▶ _ACTION ITEM A_
In the rsync thread, which file holds the exclude statements for compressed formats in the suggested two-pass workaround?

▶ _SELECTED PASSAGE_
——
[CentOS] Need help to fix bug in rsync

Wed Mar 25 19:17:07 UTC 2020
Leon Fauster <leonfauster at googlemail.com>

Am 25.03.20 um 19:15 schrieb Simon Matter via CentOS:
>> On Wed, 2020-03-25 at 14:39 +0000, Leroy Tennison wrote:
>>> Since you state that using -z is almost always a bad idea, could you
>>> provide the rationale for that?  I must be missing something.
>>>
>> I think the "rationale" is that at some point the
>> compression/decompression takes longer than the time reduction from
>> sending a compressed file.  It depends on the relative speeds of the
>> machines and the network.
>>
>> You have most to gain from compressing large files, but if they are
>> already compressed, then you have nothing to gain from just doing small
>> files.
>>
>> It obviously depends on your network speed and if you have a metered
>> connection, but does anyone really have such an ancient network
>> connection still these days - I mean if you have fast enough machines
>> at both ends to do rapid compression/decompression, it seems unlikely
>> that you will have a damp piece of string connecting them.
> 
> I really don't understand the discussion here. What is wrong with using -z
> with rsync? We're using rsync with -z for backups and just don't want to
> waste bandwidth for nothing. We have better use for our bandwidth and it
> makes quite a difference when backing up terabytes of data.
> 
> The only reason why I asked for help is because we don't want to double
> compress data which is already compressed. This is what currently is
> broken in rsync without manually specifying a skip-compress list. Fixing
> it would help all those who don't know it's broken now.
> 

Until this is fixed; as a workaround I would do a two-pass transfer with
filters via ".rsync-filter" file and then using rsync -azvF for
everything with high compression ratio and rsync -av for all, including
compressed data.
So, ".rsync-filter" includes the exclude statements for compressed
formats. This all makes only sense if the compression ratio is higher
then the meta data transfer of the second run ...

--
Leon
——
▶ _DATA SECTION_
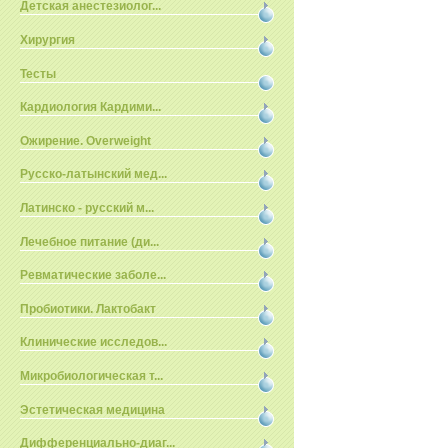
Детская анестезиолог...
Хирургия
Тесты
Кардиология Кардими...
Ожирение. Overweight
Русско-латынский мед...
Латинско - русский м...
Лечебное питание (ди...
Ревматические заболе...
Пробиотики. Лактобакт
Клинические исследов...
Микробиологическая т...
Эстетическая медицина
Дифференциально-диаг...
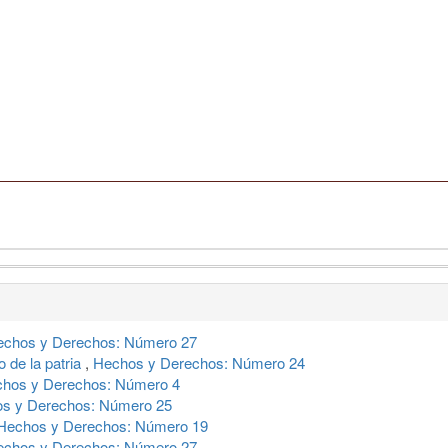
echos y Derechos: Número 27
o de la patria
,
Hechos y Derechos: Número 24
hos y Derechos: Número 4
s y Derechos: Número 25
Hechos y Derechos: Número 19
echos y Derechos: Número 27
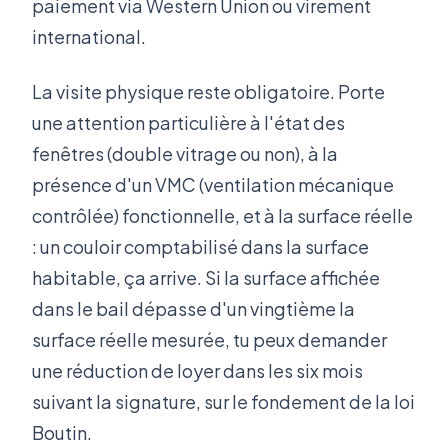
paiement via Western Union ou virement
international.
La visite physique reste obligatoire. Porte
une attention particulière à l'état des
fenêtres (double vitrage ou non), à la
présence d'un VMC (ventilation mécanique
contrôlée) fonctionnelle, et à la surface réelle
: un couloir comptabilisé dans la surface
habitable, ça arrive. Si la surface affichée
dans le bail dépasse d'un vingtième la
surface réelle mesurée, tu peux demander
une réduction de loyer dans les six mois
suivant la signature, sur le fondement de la loi
Boutin.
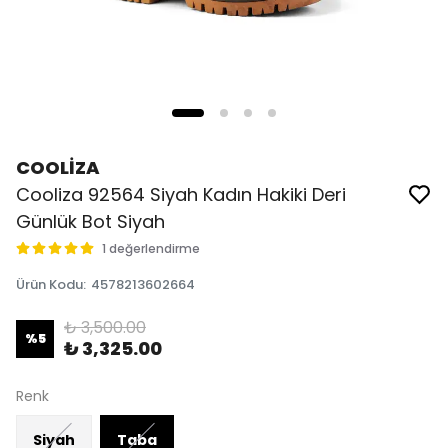
COOLİZA
Cooliza 92564 Siyah Kadın Hakiki Deri
Günlük Bot Siyah
1 değerlendirme
Ürün Kodu
:
4578213602664
₺ 3,500.00
%
5
₺ 3,325.00
Renk
Siyah
Taba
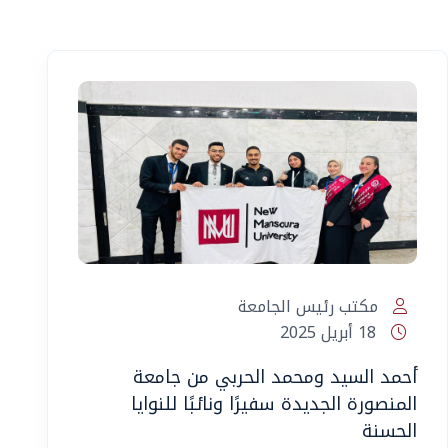
مكتب رئيس الجامعة
18 أبريل 2025
أحمد السيد ومحمد الحربي من جامعة
المنصورة الجديدة سفيرًا ونائبًا للنوايا
الحسنة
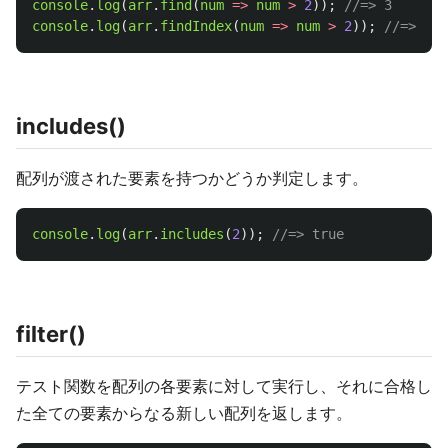
console
.
log
(
arr
.
find
(
num
=>
num
>
2
));
//=> 3
console
.
log
(
arr
.
findIndex
(
num
=>
num
>
2
));
//=> 2
includes()
配列が渡された要素を持つかどうか判定します。
console
.
log
(
arr
.
includes
(
2
));
//=> true
filter()
テスト関数を配列の各要素に対して実行し、それに合格し
た全ての要素からなる新しい配列を返します。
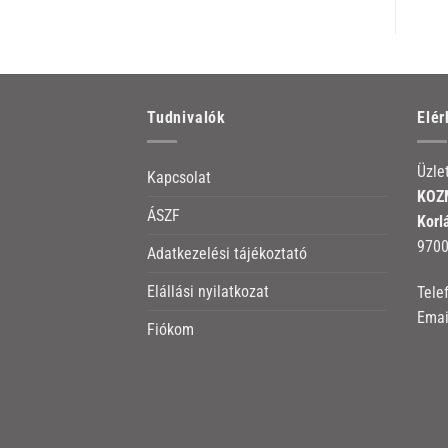
Tudnivalók
Elé
Üzle
Kapcsolat
KOZM
ÁSZF
Korl
9700
Adatkezelési tájékoztató
Elállási nyilatkozat
Tele
Emai
Fiókom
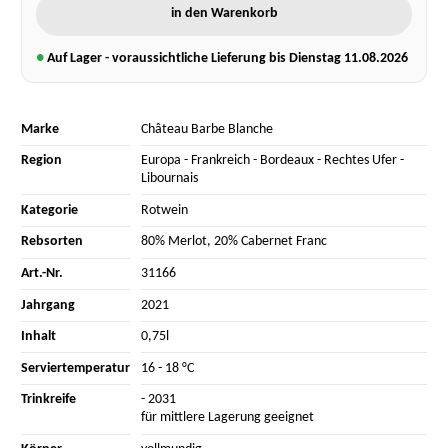
in den Warenkorb
●
Auf Lager - voraussichtliche Lieferung bis Dienstag
11.08.2026
Marke
Château Barbe Blanche
Region
Europa
-
Frankreich
-
Bordeaux
-
Rechtes Ufer
-
Libournais
Kategorie
Rotwein
Rebsorten
80% Merlot
,
20% Cabernet Franc
Art.-Nr.
31166
Jahrgang
2021
Inhalt
0,75l
Serviertemperatur
16 - 18 °C
Trinkreife
- 2031
für mittlere Lagerung geeignet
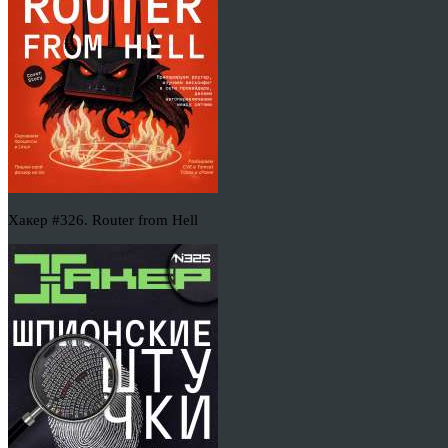
Хакер #326. Router from Hell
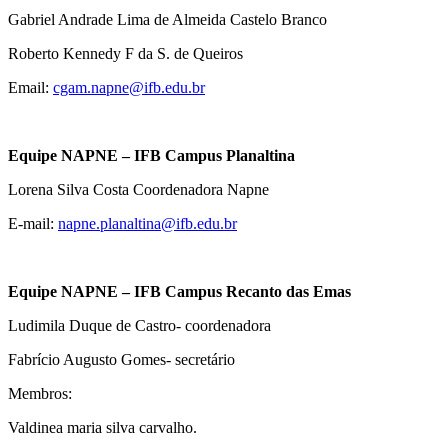
Gabriel Andrade Lima de Almeida Castelo Branco
Roberto Kennedy F da S. de Queiros
Email:
cgam.napne@ifb.edu.br
Equipe NAPNE – IFB Campus Planaltina
Lorena Silva Costa Coordenadora Napne
E-mail:
napne.planaltina@ifb.edu.br
Equipe NAPNE – IFB Campus Recanto das Emas
Ludimila Duque de Castro- coordenadora
Fabrício Augusto Gomes- secretário
Membros:
Valdinea maria silva carvalho.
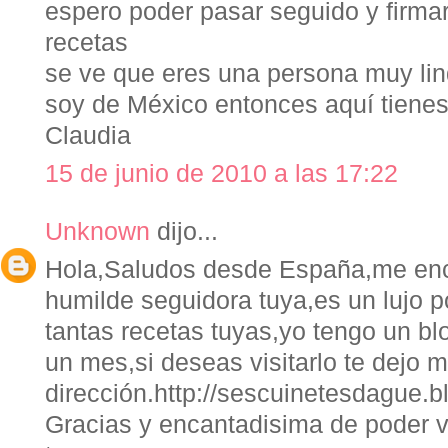
espero poder pasar seguido y firma
recetas
se ve que eres una persona muy li
soy de México entonces aquí tienes
Claudia
15 de junio de 2010 a las 17:22
Unknown
dijo...
Hola,Saludos desde España,me enc
humilde seguidora tuya,es un lujo p
tantas recetas tuyas,yo tengo un b
un mes,si deseas visitarlo te dejo m
dirección.http://sescuinetesdague.
Gracias y encantadisima de poder vi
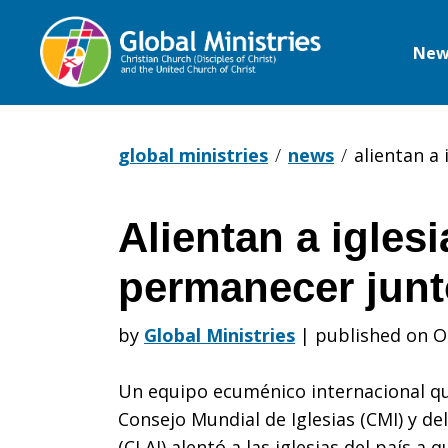
New
Global
Ministries
global ministries
news
alientan a
Alientan a igles
Alientan
permanecer junt
a
by
Global Ministries
|
published on O
Un equipo ecuménico internacional q
iglesias
Consejo Mundial de Iglesias (CMI) y de
(CLAI) alentó a las iglesias del país 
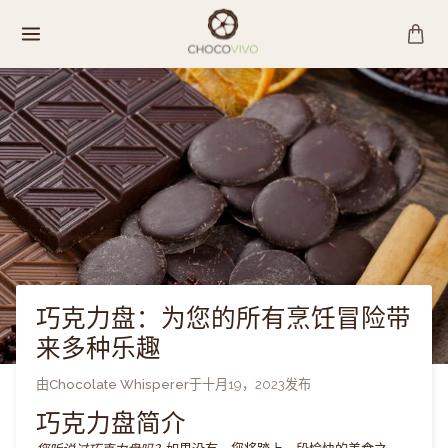
跳
至
内
容
巧克力盘：为您的所有烹饪冒险带
来多种乐趣
由
Chocolate Whisperer
于
十月19，2023
发布
巧克力盘简介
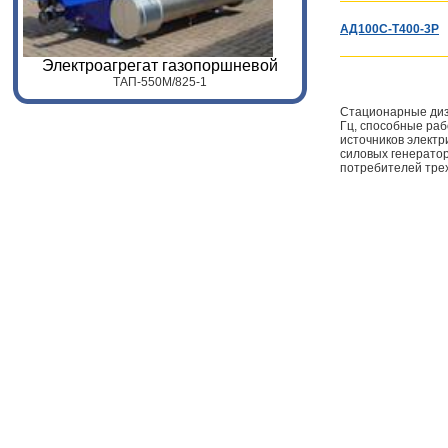
АД100С-Т400-3Р
Электроагрегат газопоршневой
ТАП-
55
0
M
/
825
-1
Стационарные дизе
Гц, способные раб
источников электр
силовых генератор
потребителей тре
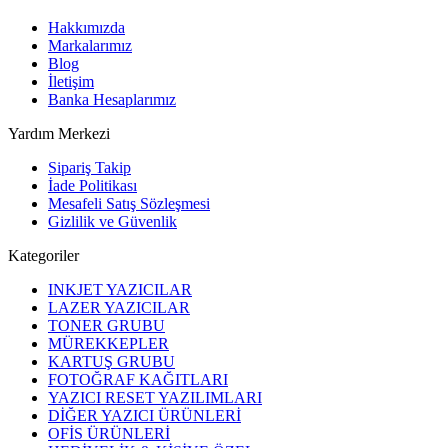
Hakkımızda
Markalarımız
Blog
İletişim
Banka Hesaplarımız
Yardım Merkezi
Sipariş Takip
İade Politikası
Mesafeli Satış Sözleşmesi
Gizlilik ve Güvenlik
Kategoriler
INKJET YAZICILAR
LAZER YAZICILAR
TONER GRUBU
MÜREKKEPLER
KARTUŞ GRUBU
FOTOĞRAF KAĞITLARI
YAZICI RESET YAZILIMLARI
DİĞER YAZICI ÜRÜNLERİ
OFİS ÜRÜNLERİ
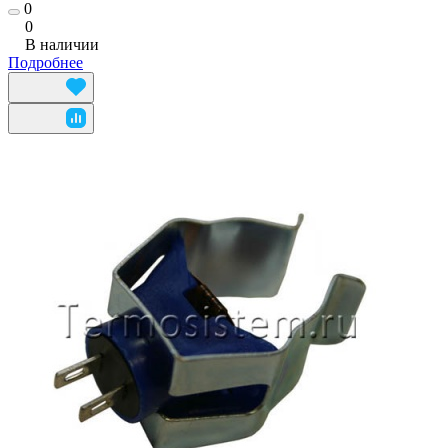
0
0
В наличии
Подробнее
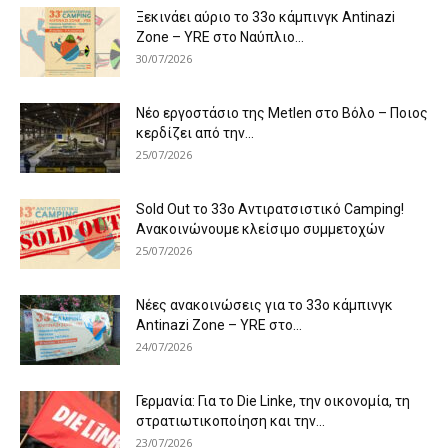
Ξεκινάει αύριο το 33ο κάμπινγκ Antinazi
Zone – YRE στο Ναύπλιο...
30/07/2026
Νέο εργοστάσιο της Metlen στο Βόλο – Ποιος
κερδίζει από την...
25/07/2026
Sold Out το 33ο Αντιρατσιστικό Camping!
Ανακοινώνουμε κλείσιμο συμμετοχών
25/07/2026
Νέες ανακοινώσεις για το 33ο κάμπινγκ
Antinazi Zone – YRE στο...
24/07/2026
Γερμανία: Για το Die Linke, την οικονομία, τη
στρατιωτικοποίηση και την...
23/07/2026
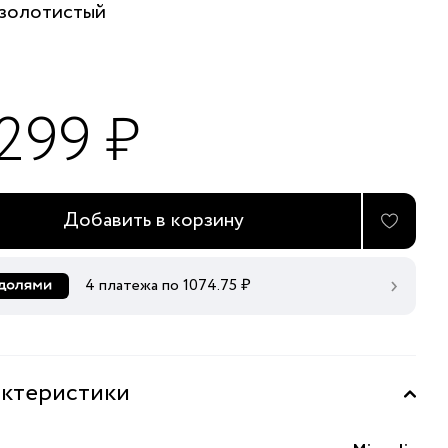
золотистый
 299 ₽
Добавить в корзину
4 платежа по
1074.75
₽
ктеристики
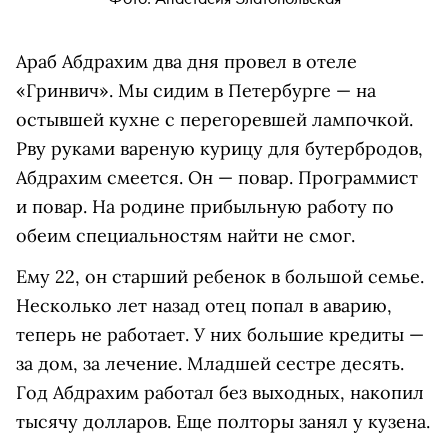
Араб Абдрахим два дня провел в отеле
«Гринвич». Мы сидим в Петербурге — на
остывшей кухне с перегоревшей лампочкой.
Рву руками вареную курицу для бутербродов,
Абдрахим смеется. Он — повар. Программист
и повар. На родине прибыльную работу по
обеим специальностям найти не смог.
Ему 22, он старший ребенок в большой семье.
Несколько лет назад отец попал в аварию,
теперь не работает. У них большие кредиты —
за дом, за лечение. Младшей сестре десять.
Год Абдрахим работал без выходных, накопил
тысячу долларов. Еще полторы занял у кузена.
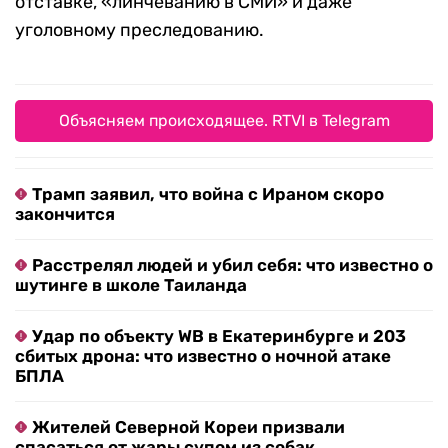
отставке, «линчеванию в СМИ» и даже
уголовному преследованию.
Объясняем происходящее. RTVI в Telegram
Трамп заявил, что война с Ираном скоро
закончится
Расстрелял людей и убил себя: что известно о
шутинге в школе Таиланда
Удар по объекту WB в Екатеринбурге и 203
сбитых дрона: что известно о ночной атаке
БПЛА
Жителей Северной Кореи призвали
спасаться от жары супом из собак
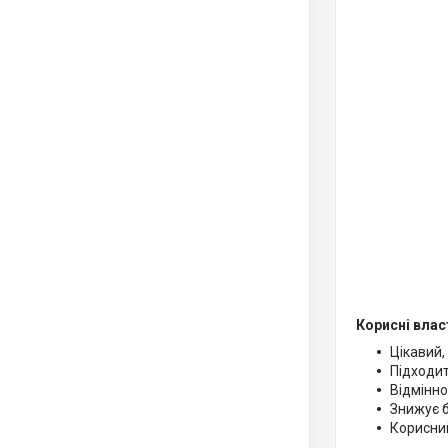
Корисні влас
Цікавий,
Підходит
Відмінно
Знижує 
Корисни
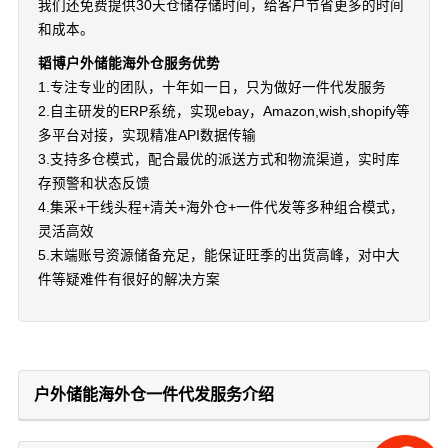
我们还免费提供30天仓储存储时间，给客户节省更多的时间
和成本。
韬博户外储能海外仓服务优势
1.专注专业的团队，十年如一日，只为做好一件代发服务
2.自主研发的ERP系统，实现ebay，Amazon,wish,shopify等
多平台对接，实现精准API数据传输
3.支持多仓模式，配合最优的派送方式和物流渠道，实时库
存预警和状态反馈
4.集采+干线头程+清关+海外仓+一件代发等多种组合模式，
灵活高效
5.末端账号资源储备充足，能保证旺季的出货高峰，对中大
件等疑难件有很好的解决方案
户外储能海外仓一件代发服务介绍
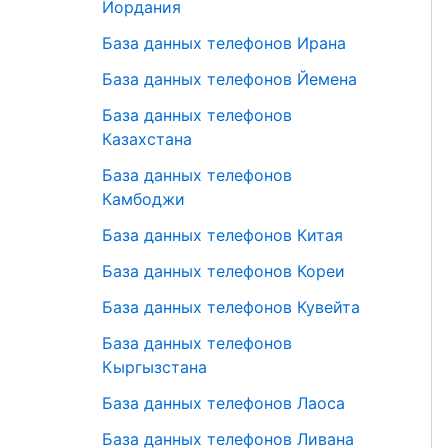
Иордания
База данных телефонов Ирана
База данных телефонов Йемена
База данных телефонов
Казахстана
База данных телефонов
Камбоджи
База данных телефонов Китая
База данных телефонов Кореи
База данных телефонов Кувейта
База данных телефонов
Кыргызстана
База данных телефонов Лаоса
База данных телефонов Ливана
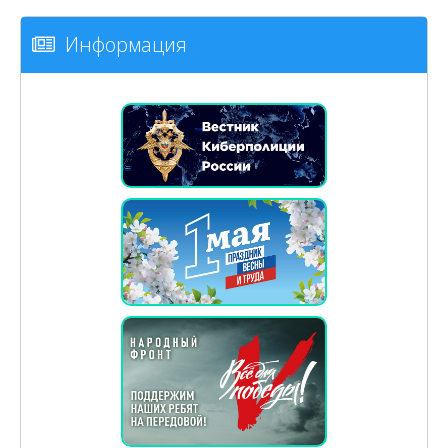
Информация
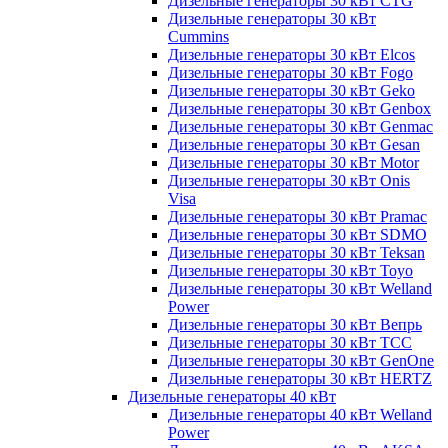
Дизельные генераторы 30 кВт CTG
Дизельные генераторы 30 кВт
Cummins
Дизельные генераторы 30 кВт Elcos
Дизельные генераторы 30 кВт Fogo
Дизельные генераторы 30 кВт Geko
Дизельные генераторы 30 кВт Genbox
Дизельные генераторы 30 кВт Genmac
Дизельные генераторы 30 кВт Gesan
Дизельные генераторы 30 кВт Motor
Дизельные генераторы 30 кВт Onis
Visa
Дизельные генераторы 30 кВт Pramac
Дизельные генераторы 30 кВт SDMO
Дизельные генераторы 30 кВт Teksan
Дизельные генераторы 30 кВт Toyo
Дизельные генераторы 30 кВт Welland
Power
Дизельные генераторы 30 кВт Вепрь
Дизельные генераторы 30 кВт ТСС
Дизельные генераторы 30 кВт GenOne
Дизельные генераторы 30 кВт HERTZ
Дизельные генераторы 40 кВт
Дизельные генераторы 40 кВт Welland
Power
——
▶ _ACTION ITEM B_
Extract the rows below the rsync thread word for word, starting at the first row and ending at the line that contains "た全ての要素からなる新しい配列を返します。", with both of those lines included. Leave out the pictures.

▶ _EXERCISE SOLUTION A_
The ".rsync-filter" file.

▶ _EXERCISE SOLUTION B_
Детская анестезиолог...
Хирургия
Тесты
Кардиология Кардими...
Ожирение. Overweight
Русско-латынский мед...
Латинско - русский м...
Лечебное питание (ди...
Ревматические заболе...
Пробиотики. Лактобакт
Клинические исследов...
Микробиологическая т...
Эстетическая медицина
Дифференциально-диаг...
echos y Derechos: Número 27
o de la patria
,
Hechos y Derechos: Número 24
hos y Derechos: Número 4
s y Derechos: Número 25
Hechos y Derechos: Número 19
echos y Derechos: Número 27
paiement via Western Union ou virement
international.
La visite physique reste obligatoire. Porte
une attention particulière à l'état des
fenêtres (double vitrage ou non), à la
présence d'un VMC (ventilation mécanique
contrôlée) fonctionnelle, et à la surface réelle
: un couloir comptabilisé dans la surface
habitable, ça arrive. Si la surface affichée
dans le bail dépasse d'un vingtième la
surface réelle mesurée, tu peux demander
une réduction de loyer dans les six mois
suivant la signature, sur le fondement de la loi
Boutin.
COOLİZA
Cooliza 92564 Siyah Kadın Hakiki Deri
Günlük Bot Siyah
1 değerlendirme
Ürün Kodu
:
4578213602664
₺ 3,500.00
%
5
₺ 3,325.00
Renk
Siyah
Taba
مكتب رئيس الجامعة
18 أبريل 2025
أحمد السيد ومحمد الحربي من جامعة
المنصورة الجديدة سفيرًا ونائبًا للنوايا
الحسنة
console
.
log
(
arr
.
find
(
num
=>
num
>
2
));
//=> 3
console
.
log
(
arr
.
findIndex
(
num
=>
num
>
2
));
//=> 2
includes()
配列が渡された要素を持つかどうか判定します。
console
.
log
(
arr
.
includes
(
2
));
//=> true
filter()
テスト関数を配列の各要素に対して実行し、それに合格し
た全ての要素からなる新しい配列を返します。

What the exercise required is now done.